* **Work request A**
Quote every sentence in the blog excerpt below about raising children in San Francisco that contains the word "cities."
* **Work request B**
Extend the blog excerpt below about raising children in San Francisco, starting right after its final sentence.

Monday, October 21, 2013

Raising children in "high density" San Francisco

Percentage of school-age children

From Mike Lanza's blog:

There’s just one big problem with suburb hating. The alternative to suburbs in metropolitan areas, cities, are much worse for children. Sure, adults can have a great time in hip, dense city centers like Manhattan or San Francisco. In fact, if my wife and I never had kids, we’d still be living in San Francisco, going out practically every night.

However, it’s clear that cities are worse for kids than suburbs. Why do I say this?

First, just look at where newly married urbanites choose to live once they have children. They leave cities in droves. The hipper and denser the city the more likely are parents to flee to the suburbs...

...the major reason why families leave big cities: public schools in large cities are, by and large, awful. So, for the most part, families that have the means to move out of cities when their children reach school age flee to the ‘burbs. Most middle and upper-middle class families that do stay send their children to private schools. 30% of San Francisco children go to private schools, and my guess is that the figure for Manhattan and other dense, hip urban centers is close to that.

* **Study material**
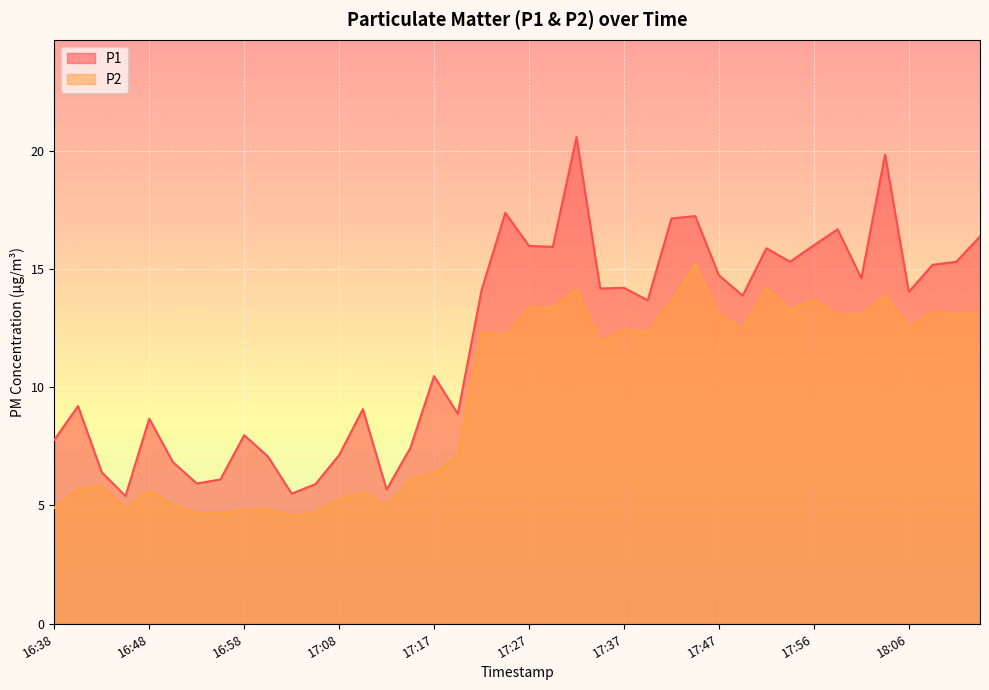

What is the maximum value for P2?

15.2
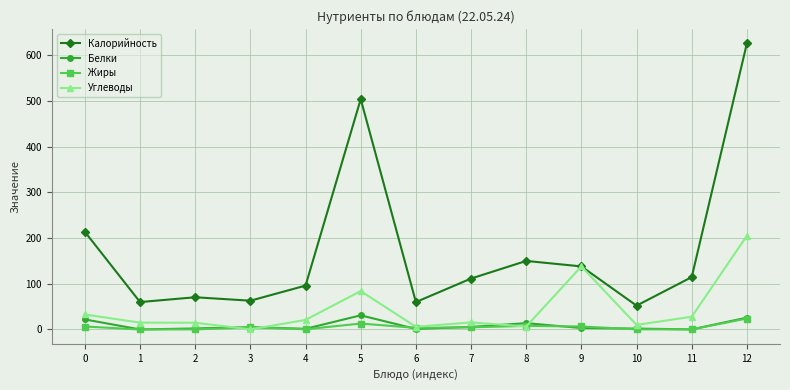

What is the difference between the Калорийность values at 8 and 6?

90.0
* * *
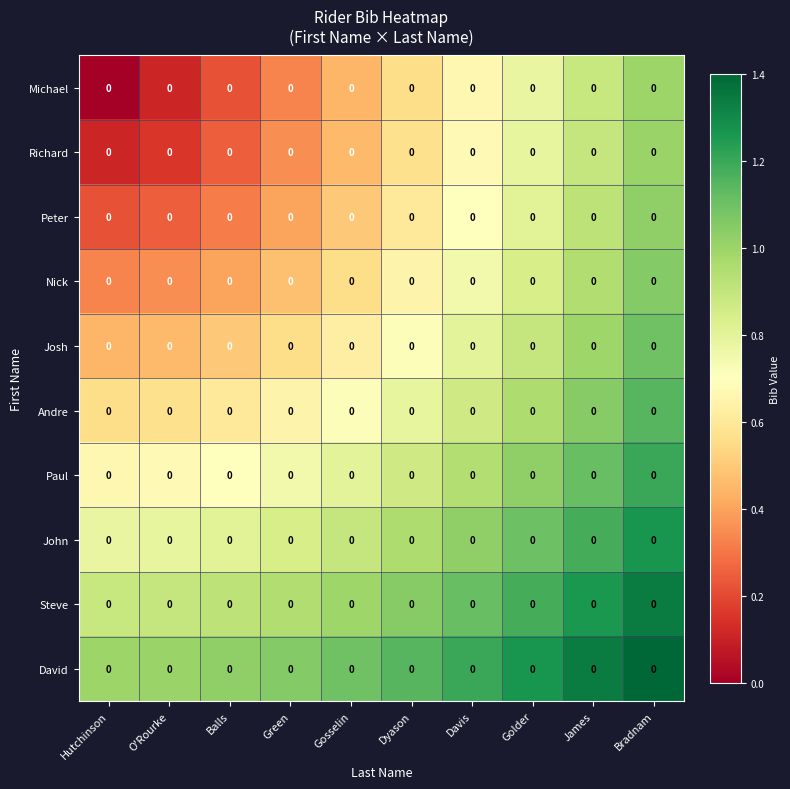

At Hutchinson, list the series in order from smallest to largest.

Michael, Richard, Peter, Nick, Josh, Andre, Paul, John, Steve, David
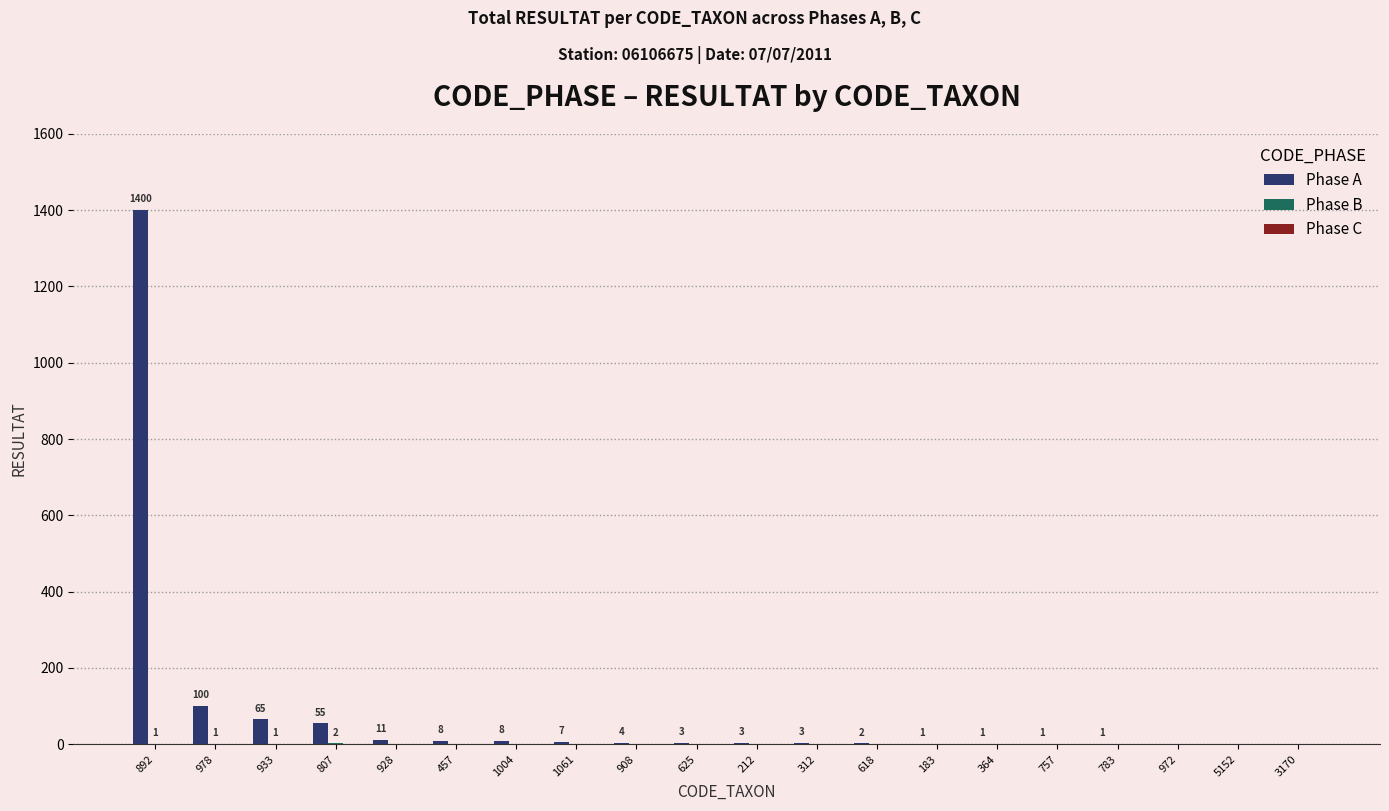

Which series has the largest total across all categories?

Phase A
---
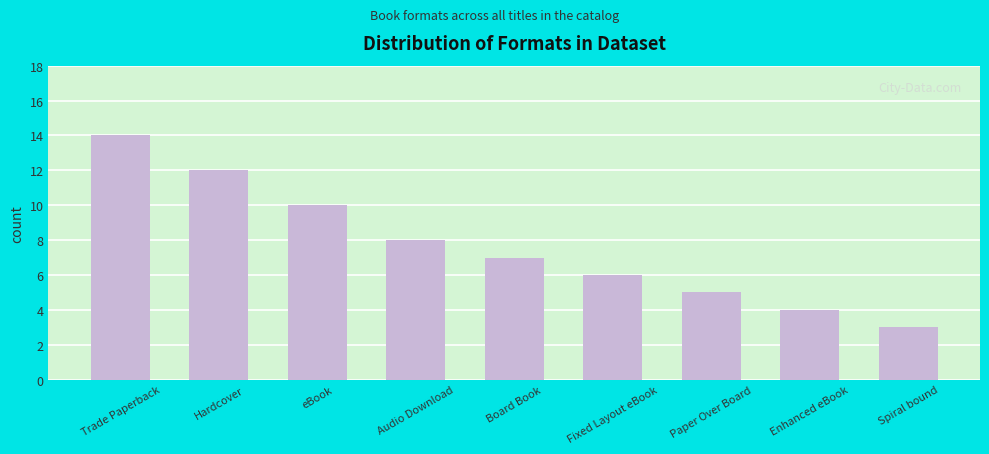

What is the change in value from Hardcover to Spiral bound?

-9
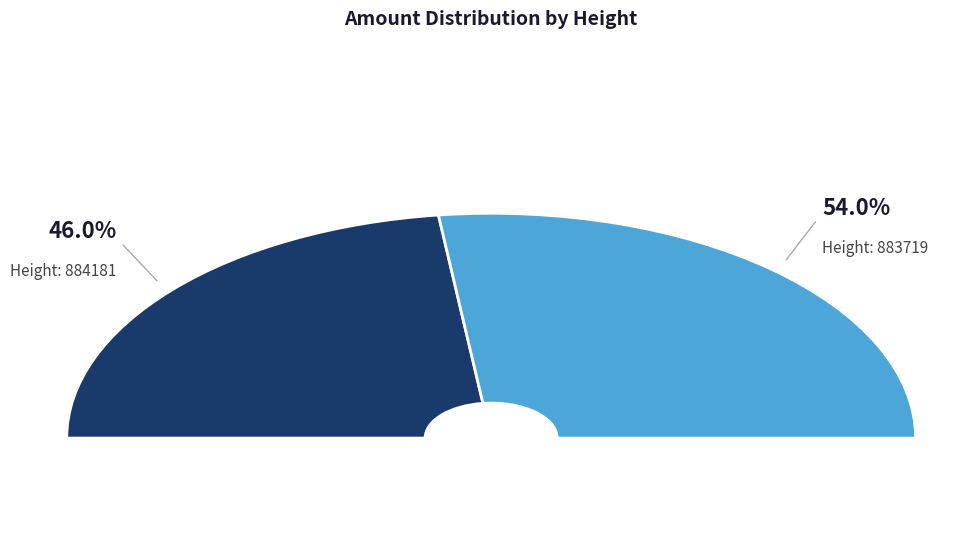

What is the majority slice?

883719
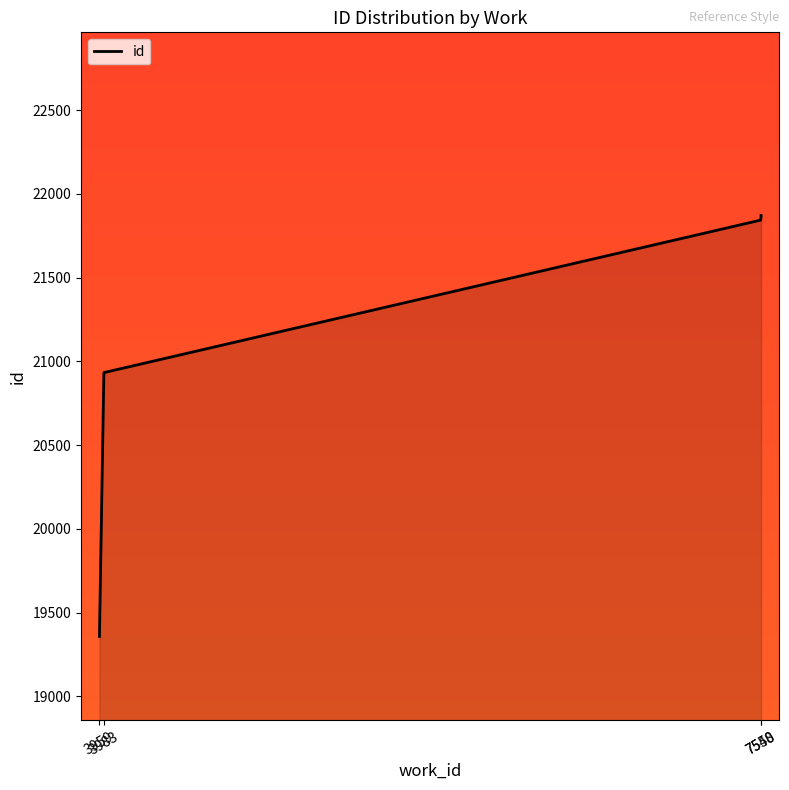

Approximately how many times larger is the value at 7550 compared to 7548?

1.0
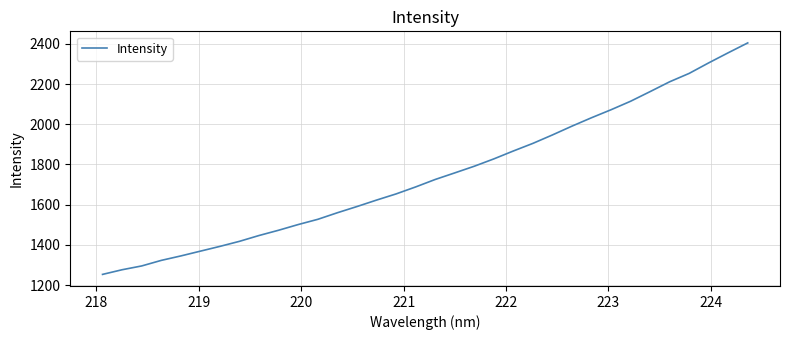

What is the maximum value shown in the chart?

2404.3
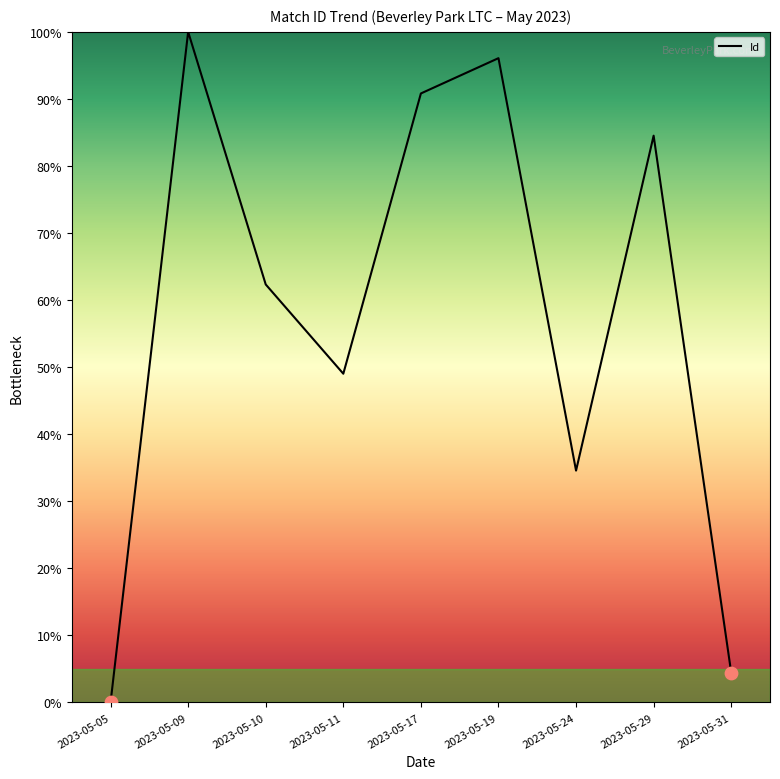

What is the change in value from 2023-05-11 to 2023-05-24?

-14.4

* **Output A**
1. "The alternative to suburbs in metropolitan areas, cities, are much worse for children."
2. "However, it’s clear that cities are worse for kids than suburbs."
3. "They leave cities in droves."
4. "...the major reason why families leave big cities: public schools in large cities are, by and large, awful."
5. "So, for the most part, families that have the means to move out of cities when their children reach school age flee to the ‘burbs."

* **Output B**
So, to some extent, when you hear people complain that cities are too expensive for families are calculating private school into the cost of living there.

But private schools not only cost a lot of money. They also destroy neighborhood life for children. In big city neighborhoods where many or most children go to private schools, children who live on the same street hardly know each other because they tend to go to different schools that their parents choose.

Beyond running bad schools that force families with the means to go to private school, some big city school systems put the final dagger into neighborhoods by forcing or enticing children to go to a school outside their neighborhoods.

For example, San Francisco has done this for decades in an effort to forcibly integrate students of different races and backgrounds, but instead what it’s done is destroy neighborhoods and push more families into private schools than any other city in America. In the last year or two, that city has made a small change in its policy in an apparent effort to make it more possible for children to go to school in their own neighborhood, but this change hasn’t gone nearly far enough to pull neighborhoods together.

So, big cities are left with neighborhoods where children spray out to all parts of the city to go to school every day. When school’s over at the end of the day, playing in their neighborhoods isn’t an option because children there don’t know one another...

The other primary problem that families have with cities is space. Yes, while it’s trendy these days for urban planners to advocate for dense development, families with children flee from density. Every large city in the United States that has high density have very low percentages of school-aged children.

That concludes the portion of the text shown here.